Rachel Rose is a New York-based artist known for her dreamlike video installations. In her evolving practice, she explores the evocative potential of digital video, gathering and manipulating a range of existing and original material, including video footage, images, sound, and text, to depict the threads between humanity's collective contemporary anxieties, as well as our relationship to the natural world, technology, mortality, and history.
Read MoreIn Rose's earlier artworks, such as Sitting Feeding Sleeping (2013) and A Minute Ago (2014), she used audio-visual techniques to create video mash-ups that are concerned with modernity's fading promises of progress and wellbeing. In Everything and More (2015), she explores notions of the scope and limits of perception through the experiences of an American astronaut. For this, she carefully tailored the astronauts' accounts of disorientation in space to shots of a NASA training facility and abstract imagery that evokes deep space.
A recent project, Wil-o-Wisp (2018) is a video installation co-commissioned by the Philadelphia Museum of Art and Turin's Fondazione Sandretto Re Rebaudengo. Using narrative storytelling and a full cast and crew for the first time, she chronicles the story of a healer whose fate is linked to the power of coincidence and changing perceptions of magic amid social upheaval in agrarian England at the turn of the 17th century.
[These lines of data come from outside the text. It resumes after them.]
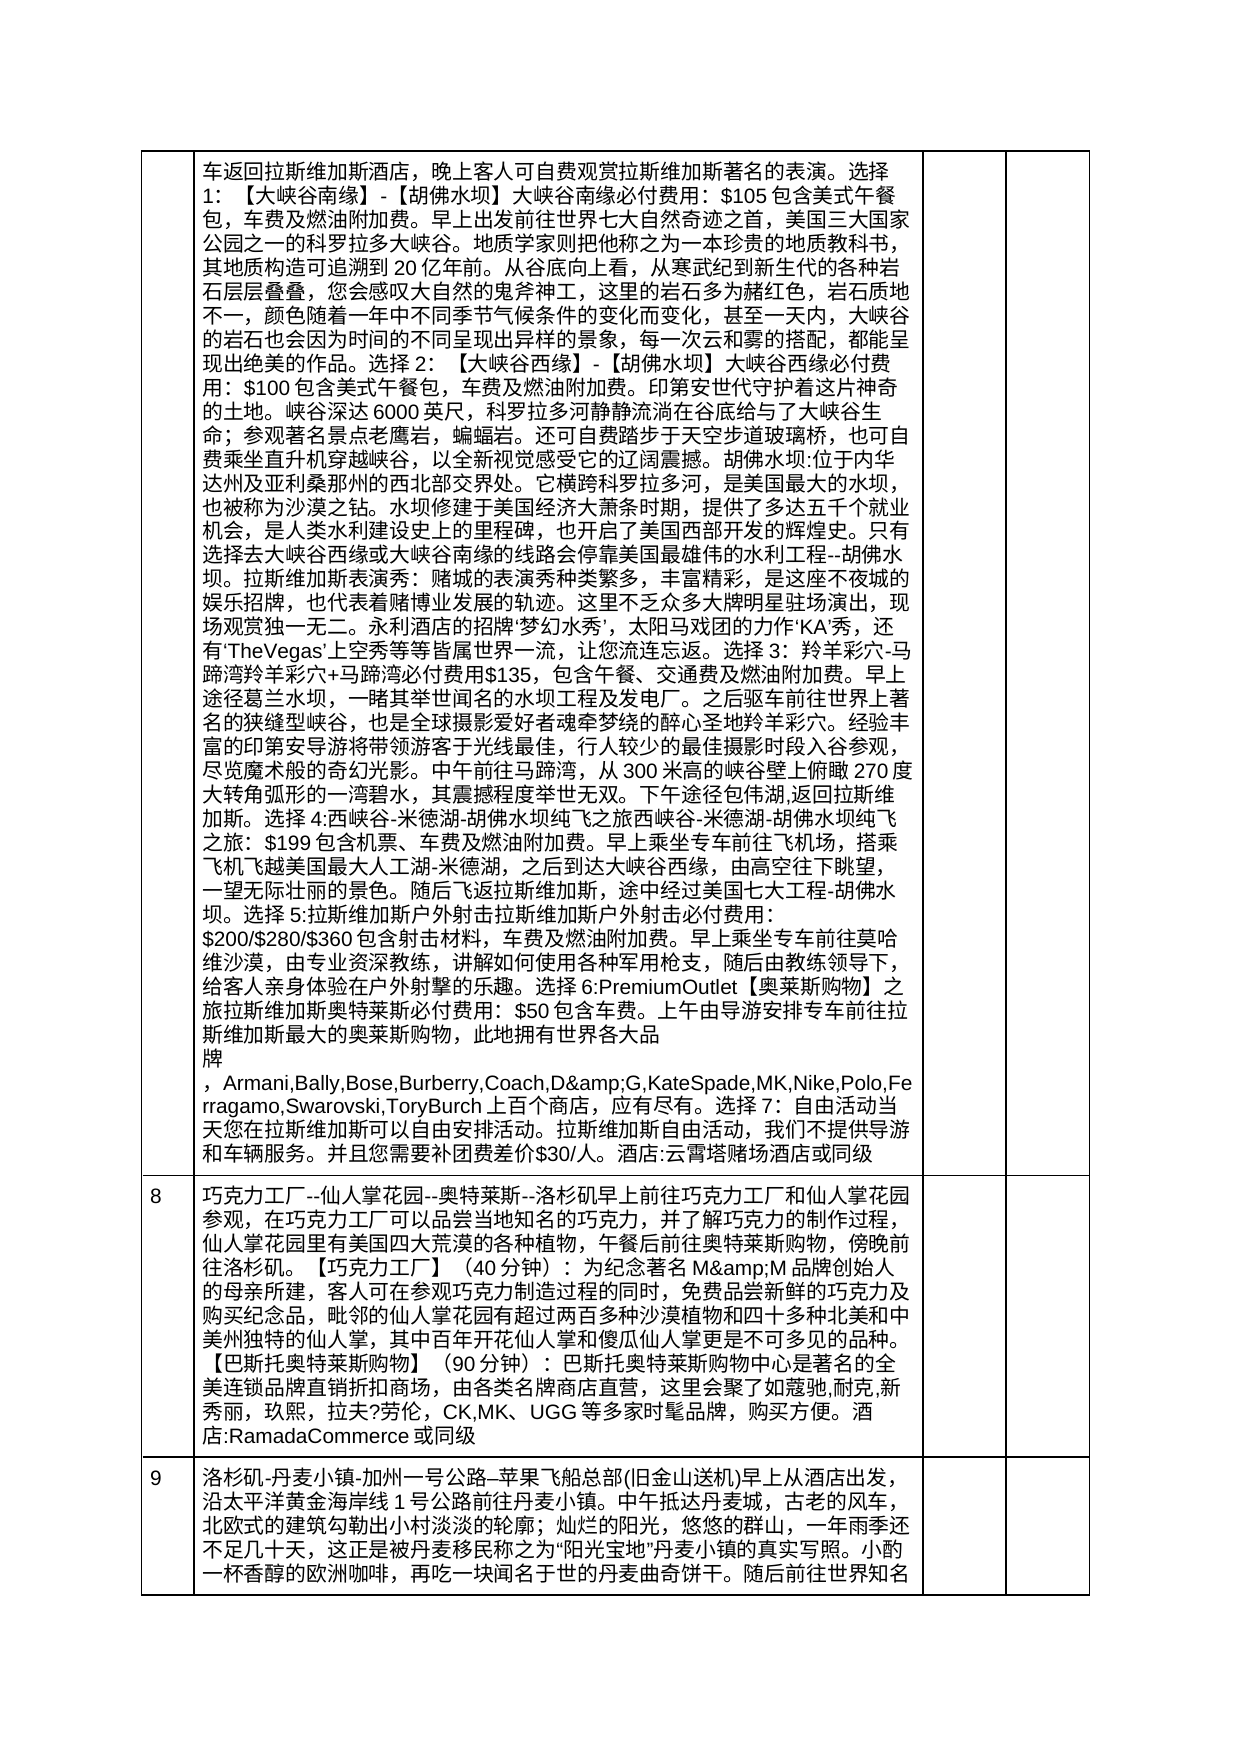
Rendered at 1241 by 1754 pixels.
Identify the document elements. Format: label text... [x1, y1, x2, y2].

table_cell 9 [142, 1457, 193, 1594]
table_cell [195, 1458, 922, 1594]
table_cell 巧克力工厂--仙人掌花园--奥特莱斯--洛杉矶早上前往巧克力工厂和仙人掌花园参观，在巧克力工厂可以品尝当地知名的巧克力，并了解巧克力的制作过程，仙人掌花园里有美国四大荒漠的各种植物，午餐后前往奥特莱斯购物，傍晚前往洛杉矶。【巧克力工厂】（40分钟）：为纪念著名M&amp;M品牌创始人的母亲所建，客人可在参观巧克力制造过程的同时，免费品尝新鲜的巧克力及购买纪念品，毗邻的仙人掌花园有超过两百多种沙漠植物和四十多种北美和中美州独特的仙人掌，其中百年开花仙人掌和傻瓜仙人掌更是不可多见的品种。【巴斯托奥特莱斯购物】（90分钟）：巴斯托奥特莱斯购物中心是著名的全美连锁品牌直销折扣商场，由各类名牌商店直营，这里会聚了如蔻驰,耐克,新秀丽，玖熙，拉夫?劳伦，CK,MK、UGG等多家时髦品牌，购买方便。酒店:RamadaCommerce或同级 [195, 1176, 922, 1456]
table_cell [1007, 1458, 1089, 1594]
table_cell [924, 1458, 1005, 1594]
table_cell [195, 152, 922, 1174]
table_cell [924, 152, 1005, 1174]
table_cell [1007, 1176, 1089, 1456]
table_cell 7 [142, 152, 193, 1174]
table_cell [1007, 152, 1089, 1174]
table_cell [924, 1176, 1005, 1456]
table_cell 8 [142, 1176, 193, 1456]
Rose similarly likened the emergence and acceptance of capitalism in 17th century Britain to an alchemical process in Enclosure (2019), a film revolving around a heist in the countryside. As the artist told Ocula Magazine in 2021, many of her works concern the transformation of the inexplicable and magical into the rational:'I don't know whether magic dies or just gets sublimated into how capitalism functions.'
In 2015 Rose received the Frieze Artist Award and was commissioned to create an installation for Frieze London. Supported by LUMA Foundation, she created a scale-model of the fair. Inside the model, Rose simulated the sense frequencies of the animals of Regent's Park (where the fair is held each year) using light and sound. The project was designed to draw attention to the park's multiple layers of engagement and to open up a spectrum of sensory worlds for fair visitors to experience.
Originally from Westchester County, Rose holds a BA in Humanities and BA in Art from Yale University, New Haven; an MA in Art History from The Courtauld Institute of Art, London; and an MFA in Visual Art from Columbia University, New York.
Rose has exhibited extensively around the world and has been part of numerous group and solo exhibitions. Selected solo exhibitions include Rachel Rose, Lafayette Anticipations, Paris (2020); Enclosure, LUMA Foundation, Arles (2019); Wil-o-Wisp, Pilar Corrias, London (2019) and Philadelphia Museum of Art (2018); Rachel Rose, Aspen Art Museum (2016); Everything and More, Whitney Museum of American Art, New York (2015); and Palisades, Serpentine Sackler Gallery, London (2015).
Rachel Rose's work has been featured in group exhibitions including A Minute Ago, Paris Museum of Modern Art (2019); The Moon: From Inner Worlds to Outer Space, Henie Onstad Kunstsenter, Høvikodden, Norway (2019); One Day at a Time, Museum of Contemporary Art, Los Angeles (2018); Vive Arte Viva, 57th Venice Biennale (2017); Incerteza viva, 32nd Bienal São Paulo (2016); Welt am Draht, Julia Stoschek Collection, Berlin (2016); and Phantom Limbs, Pilar Corrias, London (2014).
In 2021, Rose's work is scheduled to for group exhibitions SUN RISE | SUN SET at Schinkel Pavillon, Berlin, and Supernatural America: The Paranormal in American Art, which will travel to Minneapolis Institute of Art, Toledo Museum of Art, and Speed Museum of Art, United States.